Excerpt to read:
Computer Scientist

Saturday, 12 May 2018

libcurl in Linux

Learn to use libcurl in Linux

The objective of learning the libcurl is to implement a http access facility  in my crawler program for a set of specialised websites in C++. I have not obtained a more appropriate http request library yet for this purpose.  So libcurl is my first try. It will be tested and checked for this specific objective during the whole process of my learning. It is also worth to search for new alternative options that may help in more appropriate means. If it is in that case, new thread will be created. This thread only concentrates on the learning of the libcurl. 

Create a learning environment (developement environment):

I will use Linux (Ubuntu) as the main environment for learning and testing the libcurl. So, in order to ease and short the preparation phase and make the learning experience more joyful, the apt-get is relied on to install all necessary development packages of relevant libraries. The following packages are installed beforehand: 
  • libssl-dev
  • libssl-doc
  • libcurl4-openssl-dev
  • libcurl4-openssl-doc
these are the exact package names that apt-get install requires. The environment of the learning is listed as following: 
  • OS: Ubuntu 16.04 LTS (64-bit)
  • Compilers: GCC 5.4, G++ 5.4
  • CPU: i5-3570K
  • Memory: 8GB
  • Hard Drive: 256GB SSD
Strange enough that my libcurl and ssl are installed under the anaconda3 directory under my home directory. I just have no idea why this happened.

Initialisation before everything: 

A global initialisation for the library is necessary by using curl_global_init() function. There is also a corresponding clean up function curl_global_cleanup(). But keep in mind that these initialisation functions are NOT thread safe, even though most libcurl components are thread safe. These functions are expected to be invoked ONLY once for the entire life time of my program.

Run-time feature detection: 

The return structure of the function: curl_version_info() contains the details of what the currently running libcurl supports.

Easy-Interface vs Multi-Interface: 

The easy-interface is the synchronous transfer with blocked function calls. The multi-interface allows asynchronous transfer without blocking function call, which allows multiple simultaneous transfers. The easy-interface will come first in the following sections.

Easy-Interface:

All easy interface functions have the same prefix: 'curl_easy'
  • Handle: We should use one handle for each session in each one thread. DO NOT share a handle across multiple threads.
  • Options: 
    • Setting: the function curl_easy_setopt() can set options for a handle. Options are sticky, they will change only when they will be given a different value.

Material:
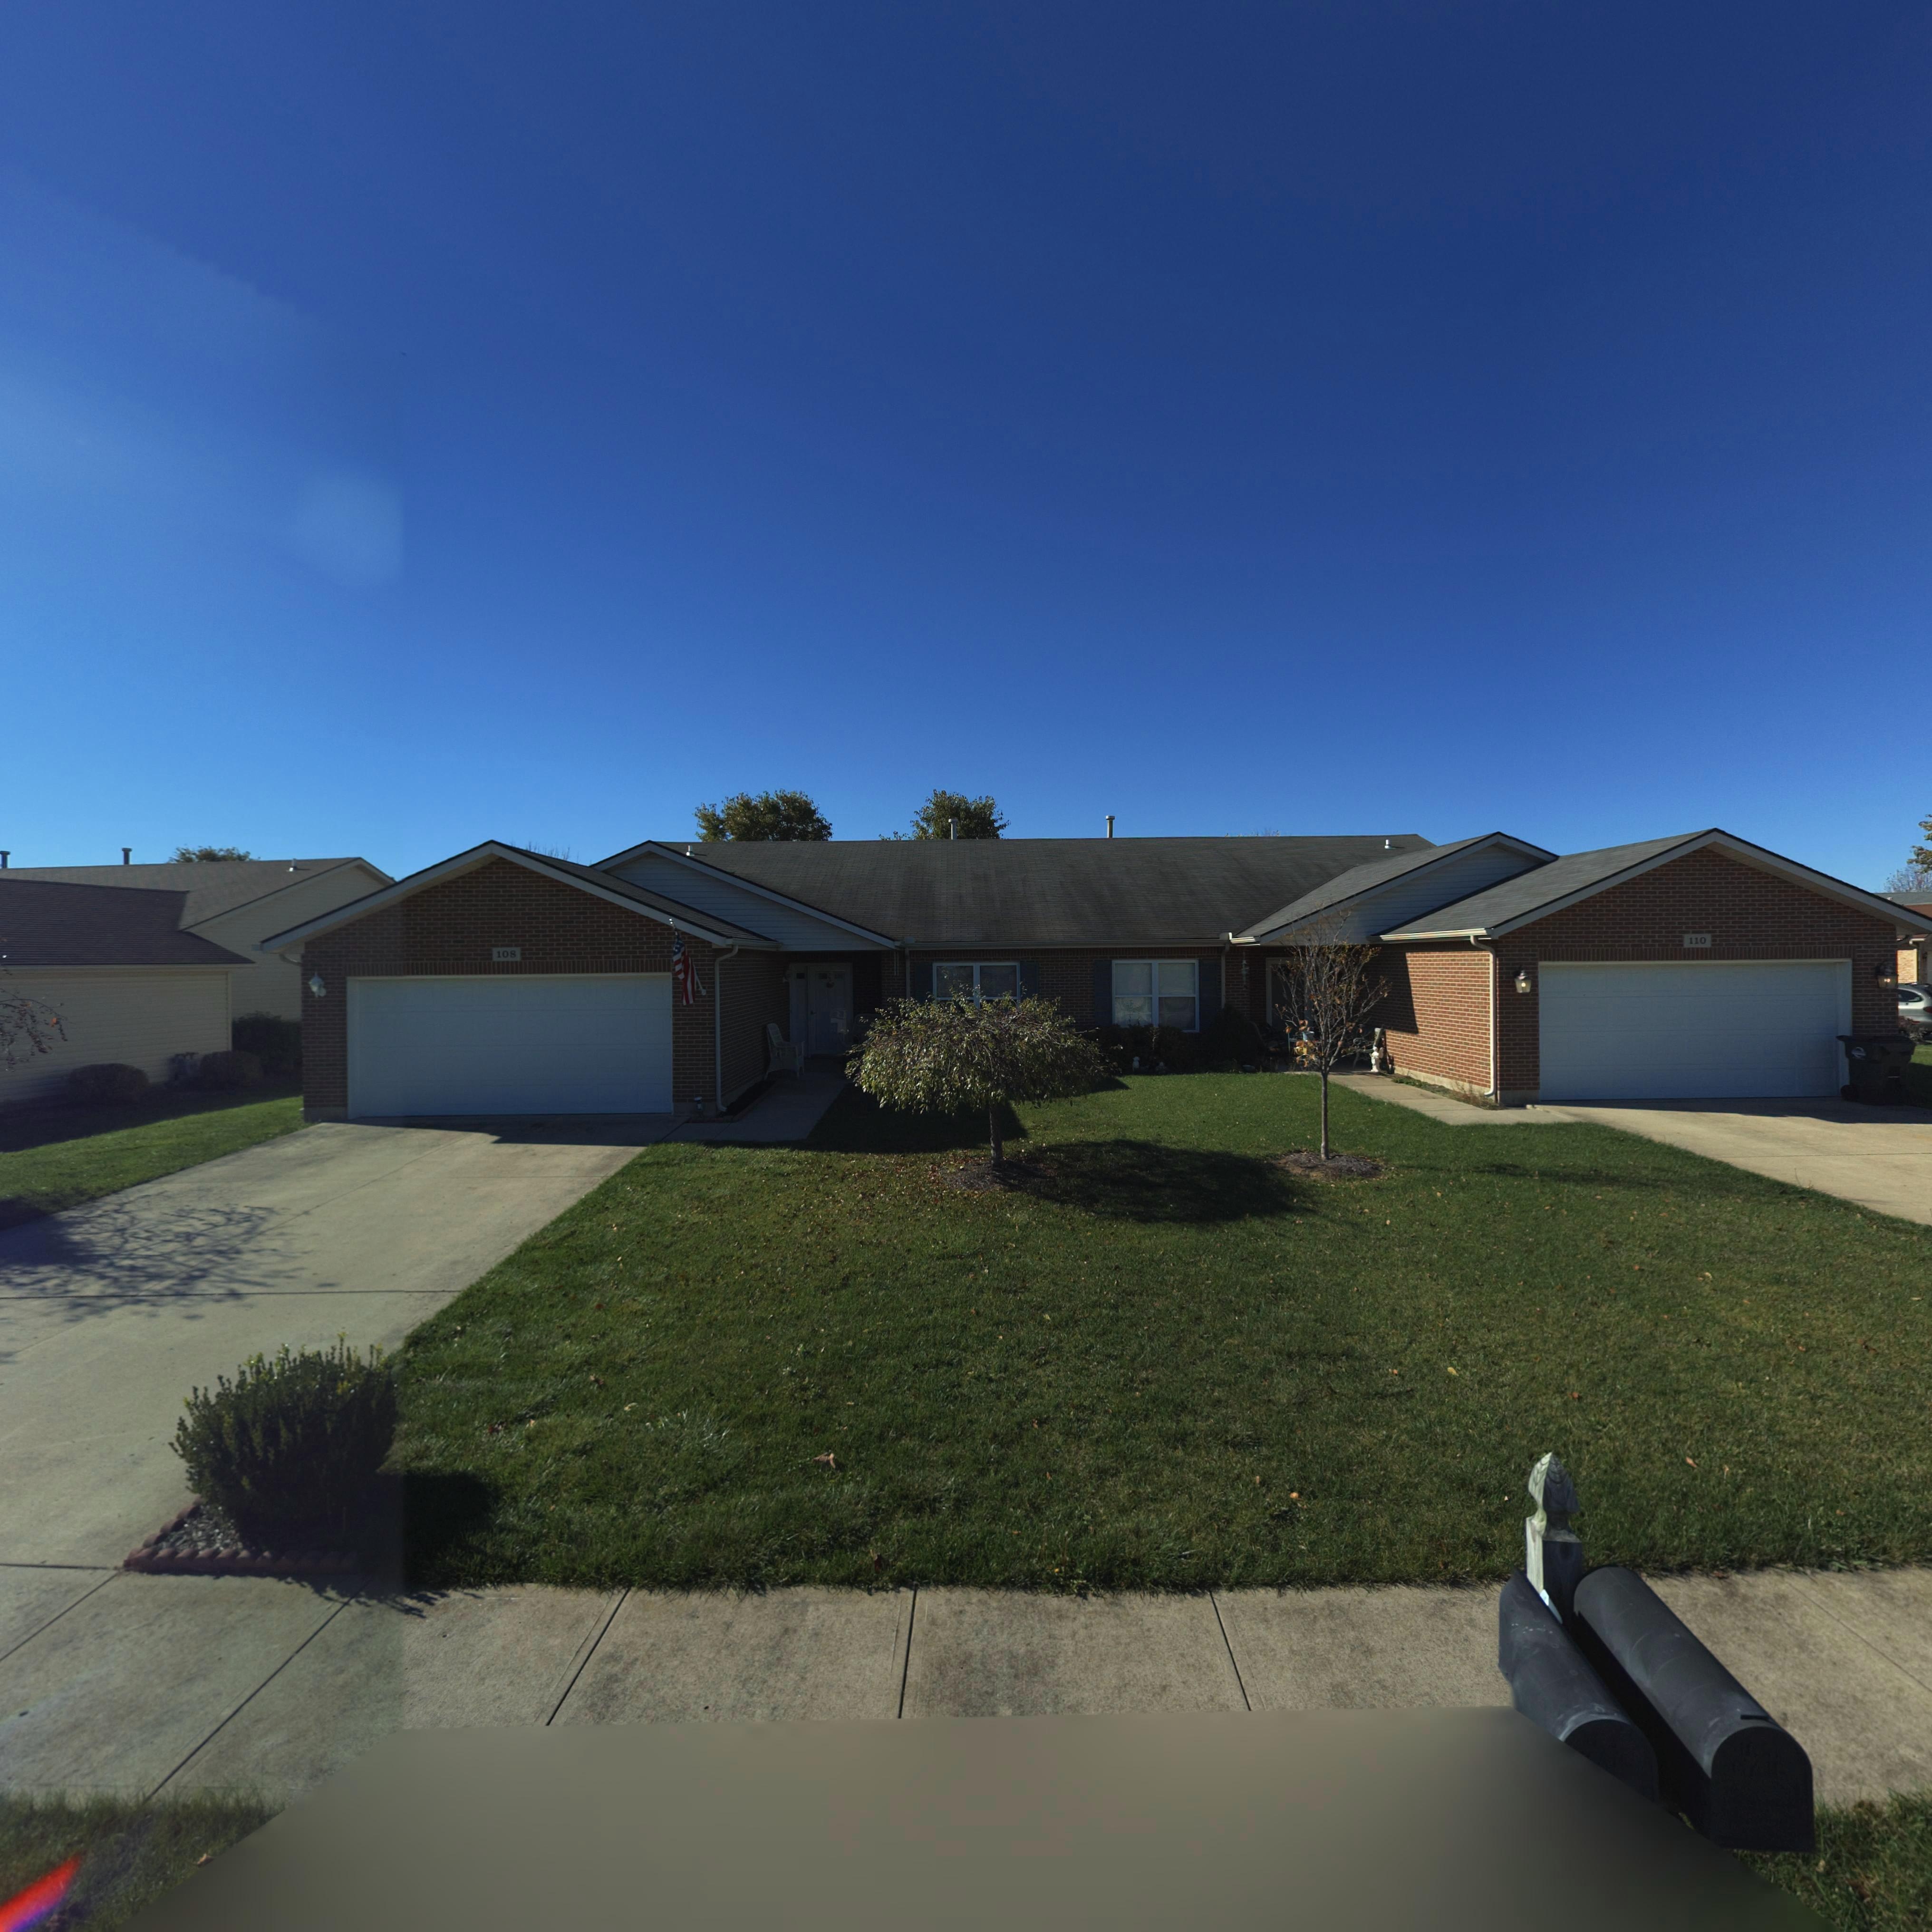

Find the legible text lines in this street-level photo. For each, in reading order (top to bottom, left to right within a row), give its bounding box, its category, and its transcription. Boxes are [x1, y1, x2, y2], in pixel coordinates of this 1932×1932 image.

To do:
a. In the libcurl post, repeat the passage from "The objective of" up to and including "of the libcurl.", substituting "scraper" for "crawler".
b. Which function does the libcurl post name for the global initialization of the library?
The lines are separate from the libcurl post.

Results of the exercise:
a.
The objective of learning the libcurl is to implement a http access facility  in my scraper program for a set of specialised websites in C++. I have not obtained a more appropriate http request library yet for this purpose.  So libcurl is my first try. It will be tested and checked for this specific objective during the whole process of my learning. It is also worth to search for new alternative options that may help in more appropriate means. If it is in that case, new thread will be created. This thread only concentrates on the learning of the libcurl.

b. curl_global_init()